Dyanna wrote: ↑
Fri Aug 25, 2017 2:14 pm
It's some years since I read the books but I remember Jon as being intelligent and insightful. Am I misremembering or something? I get the hero side on screen and the humility and honesty but I'm missing the other side of him. I don't recall him being blind to the politics.
My memory is pretty rubbish though
He is very intelligent and insightful. In the books he advises Stannis on how to conduct his campaign in the North and how to deal with the Northern families. He's very much aware of politics, especially in the North: he marries off Alys Karstark to a Thenn ruler so they can retake Karhold and creates a new House, tries to integrate the Wildlings into the NW and manages the tense relationships between the NW-Wildlings-Selyse' men (iirc), sends Sam to the Citadel to train (in the show they gave that idea to Sam), solidifies his authority by executing Slynt, sends Mance to rescue fArya from Winterfell, maps out Stannis' war campaign and helps him gain the mountain clans as allies, mans the castles at the Wall with wildling men and spearwives, takes Wildling hostages, negotiates a loan with the Iron Bank to see the NW through winter. He's also busy making sure the NW has enough supplies and iirc he was planning a ranging Beyond the Wall.
People just focus on his assassination and use that to say he's terrible at leading/ruling/politics, while conveniently ignoring the assassination attempts the likes of Tyrion and Dany had and that they only survived with someone's help.
It's pretty telling that in the books, the mutineers only manage to get to him in the spur of the moment and when Jon is distracted by Wun Wun iirc. Jon could have led the NW perfectly and he STILL would have been killed off because GRRM needs him out of his vows. Fortunately, he created a storyline where Jon learns how to lead and does some things right and some things wrong, as expected from anyone in a leadership position.
If there's one big mistake I think he made was putting all his eggs in Stannis' basket and in such a visible way, without a backup plan should Stannis die. He refuses to entertain the possibility that Stannis might lose because he wants the Boltons defeated so badly. Which is why imo Jon will be drawn into the fighting in the North once he's back.

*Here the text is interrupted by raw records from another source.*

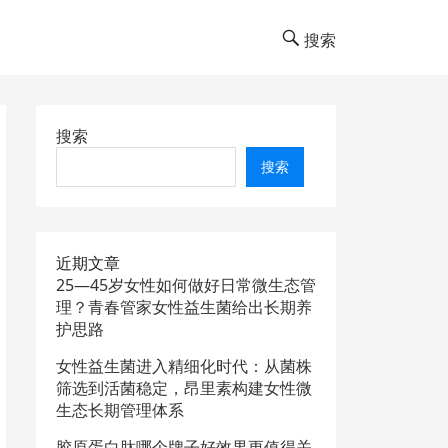
搜索
搜索
搜索
近期文章
25—45岁女性如何做好日常微生态管
理？青春管家女性益生菌给出长期养
护思路
女性益生菌进入精细化时代：从菌株
筛选到活菌稳定，昂里素构建女性微
生态长期管理体系
胶原蛋白肽哪个牌子好效果更值得关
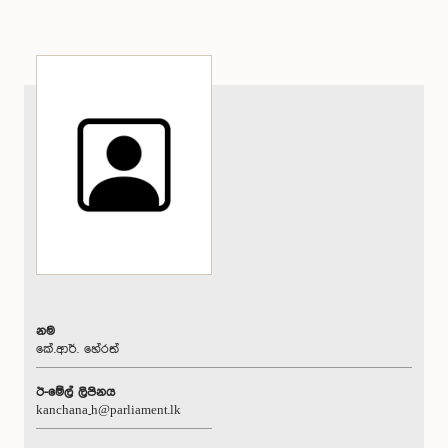
නම
කේ.ආර්. හේරත්
ඊ-මේල් ලිපිනය
kanchana_h@parliament.lk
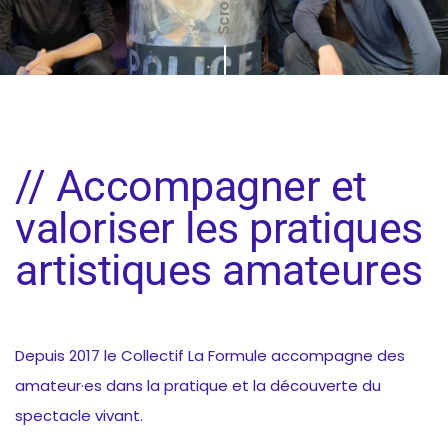
Scroll
// Accompagner et
valoriser les pratiques
artistiques amateures
Depuis 2017 le Collectif La Formule accompagne des
amateur·es dans la pratique et la découverte du
spectacle vivant.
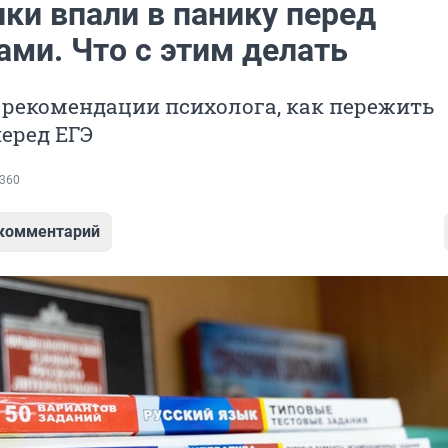
ки впали в панику перед
ами. Что с этим делать
 рекомендации психолога, как пережить
еред ЕГЭ
360
 комментарий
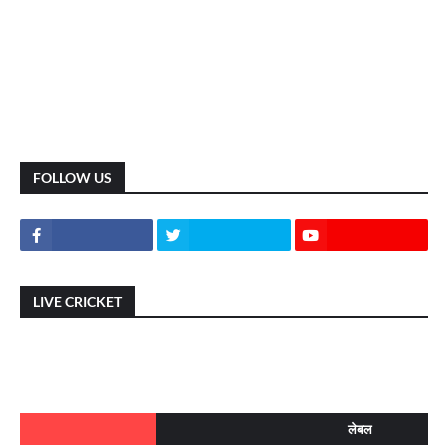
FOLLOW US
LIVE CRICKET
लेबल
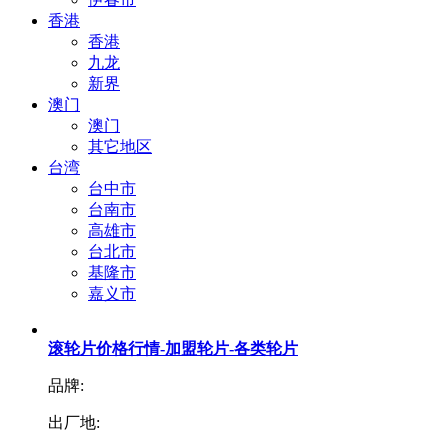
香港
香港
九龙
新界
澳门
澳门
其它地区
台湾
台中市
台南市
高雄市
台北市
基隆市
嘉义市
滚轮片价格行情-加盟轮片-各类轮片
品牌:
出厂地:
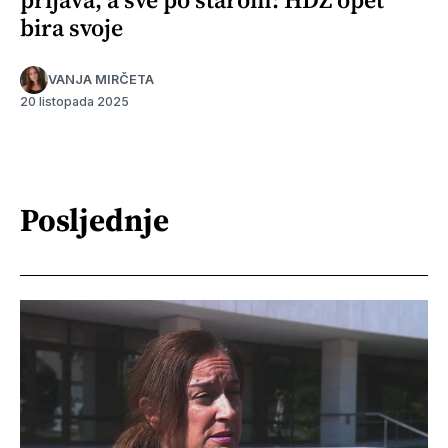
bira svoje
VANJA MIRČETA
20 listopada 2025
Posljednje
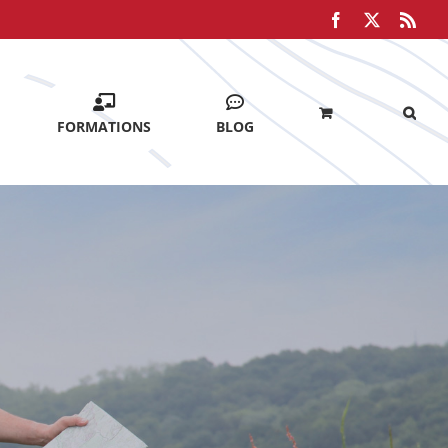
Facebook
X
Rss
FORMATIONS
BLOG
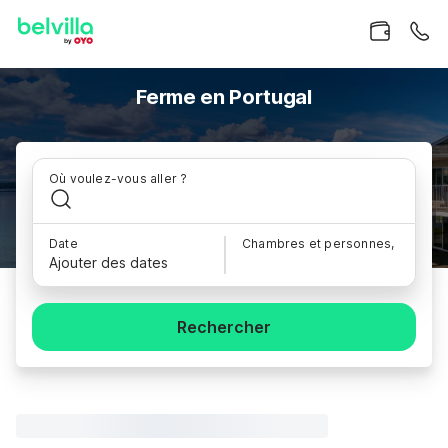
Ferme en Portugal
Où voulez-vous aller ?
Date
Chambres et personnes,
Ajouter des dates
Rechercher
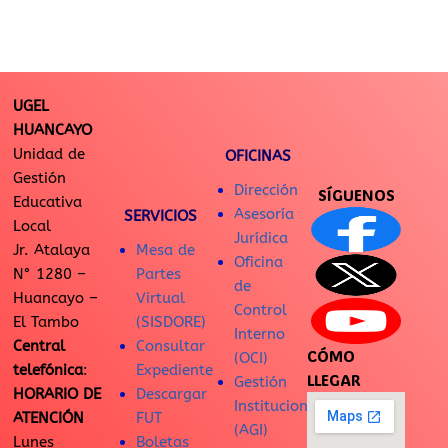
UGEL
HUANCAYO
Unidad de
OFICINAS
Gestión
Dirección
SÍGUENOS
Educativa
Asesoría
SERVICIOS
Local
Jurídica
Jr. Atalaya
Mesa de
Oficina
N° 1280 –
Partes
de
Huancayo –
Virtual
Control
El Tambo
(SISDORE)
Interno
Central
Consultar
CÓMO
(OCI)
telefónica
:
Expediente
LLEGAR
Gestión
HORARIO DE
Descargar
Institucional
ATENCIÓN
FUT
(AGI)
Lunes
Boletas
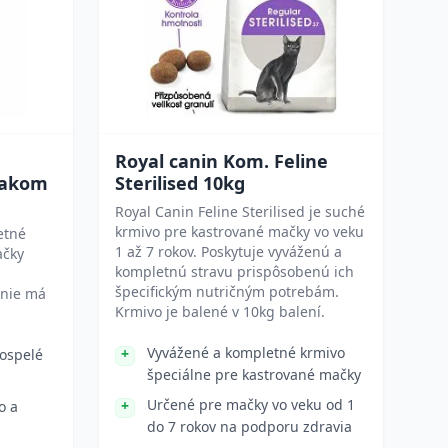
Royal canin Kom. Feline
iakom
Sterilised 10kg
Royal Canin Feline Sterilised je suché
krmivo pre kastrované mačky vo veku
etné
1 až 7 rokov. Poskytuje vyváženú a
ačky
kompletnú stravu prispôsobenú ich
špecifickým nutričným potrebám.
enie má
Krmivo je balené v 10kg balení.
Vyvážené a kompletné krmivo
ospelé
špeciálne pre kastrované mačky
Určené pre mačky vo veku od 1
o a
do 7 rokov na podporu zdravia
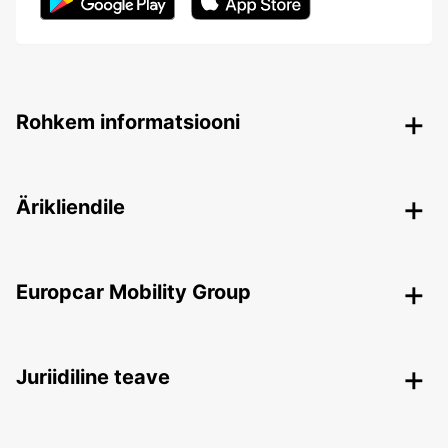
Rohkem informatsiooni
Ärikliendile
Europcar Mobility Group
Juriidiline teave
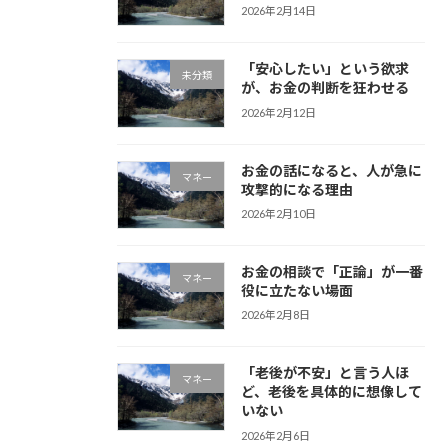
2026年2月14日
「安心したい」という欲求
未分類
が、お金の判断を狂わせる
2026年2月12日
お金の話になると、人が急に
マネー
攻撃的になる理由
2026年2月10日
お金の相談で「正論」が一番
マネー
役に立たない場面
2026年2月8日
「老後が不安」と言う人ほ
マネー
ど、老後を具体的に想像して
いない
2026年2月6日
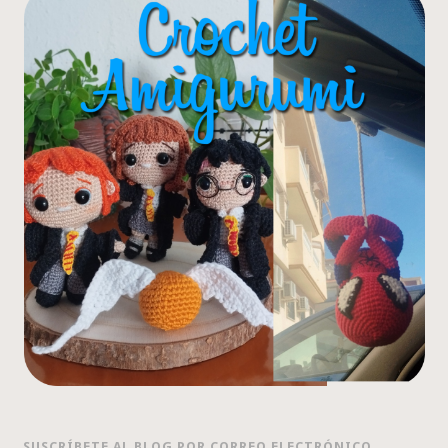
SUSCRÍBETE AL BLOG POR CORREO ELECTRÓNICO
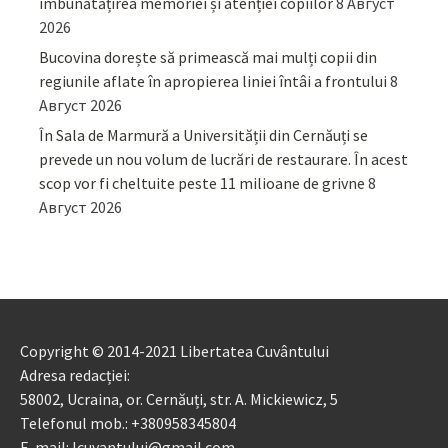
îmbunătățirea memoriei și atenției copiilor
8 Август
2026
Bucovina dorește să primească mai mulți copii din
regiunile aflate în apropierea liniei întâi a frontului
8
Август 2026
În Sala de Marmură a Universității din Cernăuți se
prevede un nou volum de lucrări de restaurare. În acest
scop vor fi cheltuite peste 11 milioane de grivne
8
Август 2026
Copyright © 2014-2021 Libertatea Cuvântului
Adresa redacției:
58002, Ucraina, or. Cernăuți, str. A. Mickiewicz, 5
Telefonul mob.: +380958345804
E-mail: lcuvantului@gmail.com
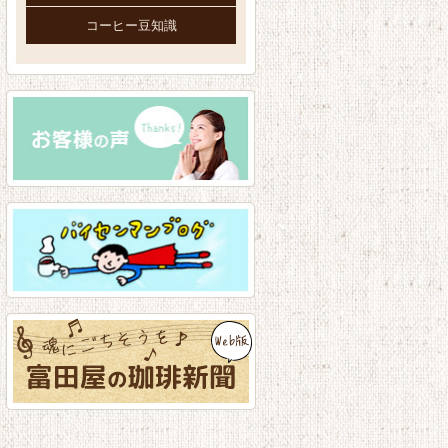
コーヒー豆知識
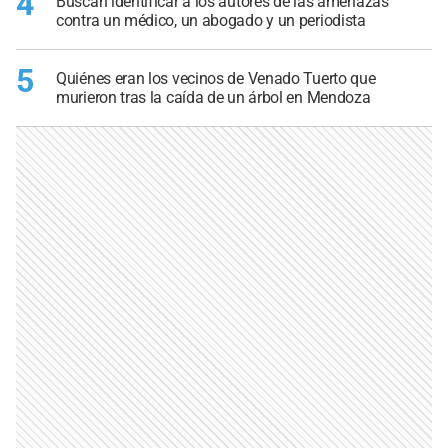
4
Buscan identificar a los autores de las amenazas
contra un médico, un abogado y un periodista
5
Quiénes eran los vecinos de Venado Tuerto que
murieron tras la caída de un árbol en Mendoza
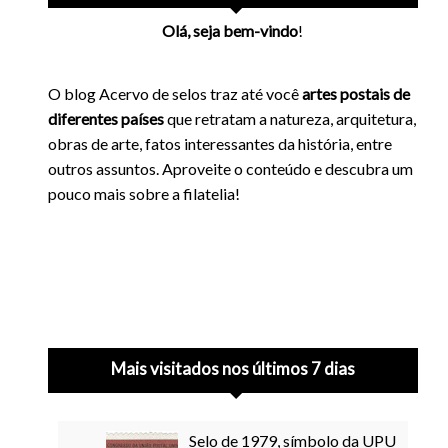
Olá, seja bem-vindo
!
O blog Acervo de selos traz até você
artes postais de
diferentes países
que retratam a natureza, arquitetura,
obras de arte, fatos interessantes da história, entre
outros assuntos. Aproveite o conteúdo e descubra um
pouco mais sobre a filatelia!
Mais visitados nos últimos 7 dias
Selo de 1979, símbolo da UPU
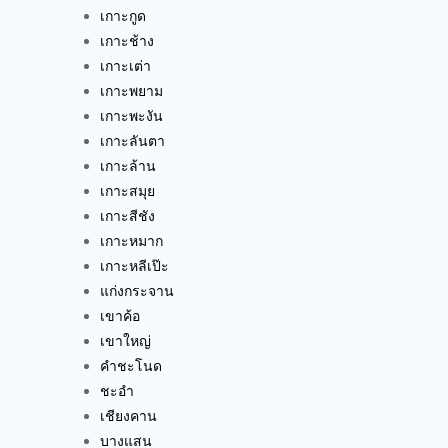
เกาะกูด
เกาะช้าง
เกาะเต่า
เกาะพยาม
เกาะพะงัน
เกาะลันตา
เกาะล้าน
เกาะสมุย
เกาะสีชัง
เกาะหมาก
เกาะหลีเป๊ะ
แก่งกระจาน
เขาค้อ
เขาใหญ่
คำชะโนด
ชะอำ
เชียงคาน
บางแสน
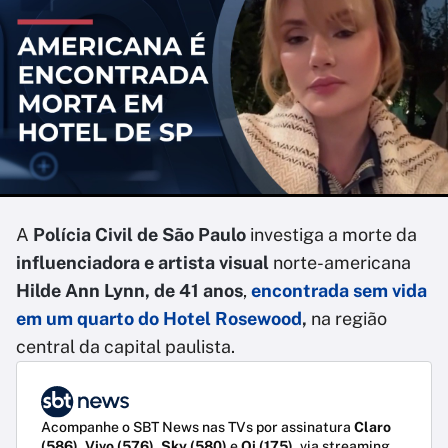
A
Polícia Civil de São Paulo
investiga a morte da
influenciadora e artista visual
norte-americana
Hilde Ann Lynn, de 41 anos
,
e
ncontrada sem vida
em um quarto do
Hotel Rosewood
,
na região
central da capital paulista.
Acompanhe o SBT News nas TVs por assinatura
Claro
(586)
,
Vivo (576)
,
Sky (580)
e
Oi (175)
, via streaming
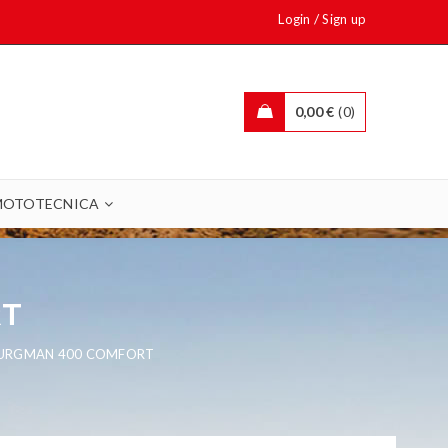
/
Login
Sign up
0,00
€
0
MOTOTECNICA
RT
BURGMAN 400 COMFORT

ghost of winterfell wrote: ↑
Fri Aug 25, 2017 1:15 pm
I feel like D&D have completely forgotten all the work they did on Jon in seasons 4 and 5. They now seem to think he is nothing more than Ned 2.0 . IDK if it's laziness or they have just lost nterest in his character. At this point, I have resigned myself to see Jon blundering his way to the end.
Like Elybe said, they've never had an interest in his character to begin with.
The one they obviously lost interest in now is Tyrion imo.
elybe wrote: ↑
Fri Aug 25, 2017 2:04 pm
Now I'm wondering just how much of GRRM's ending D&D will actually include (especially as far as Jon is concerned). They've diverged so drastically from book AND show canon, that I wouldn't be surprised to hear they changed their mind and are doing their own ending. What GRRM has in mind might not even fit the characters on the show anymore, for all we know. At this point, what use is all of the buildup about Jon's background when the character is getting trashed like this...
I wish they had just let him go south in season 6 and live his life like he wanted to. It would have been a much more dignified ending than whatever it is they're doing now.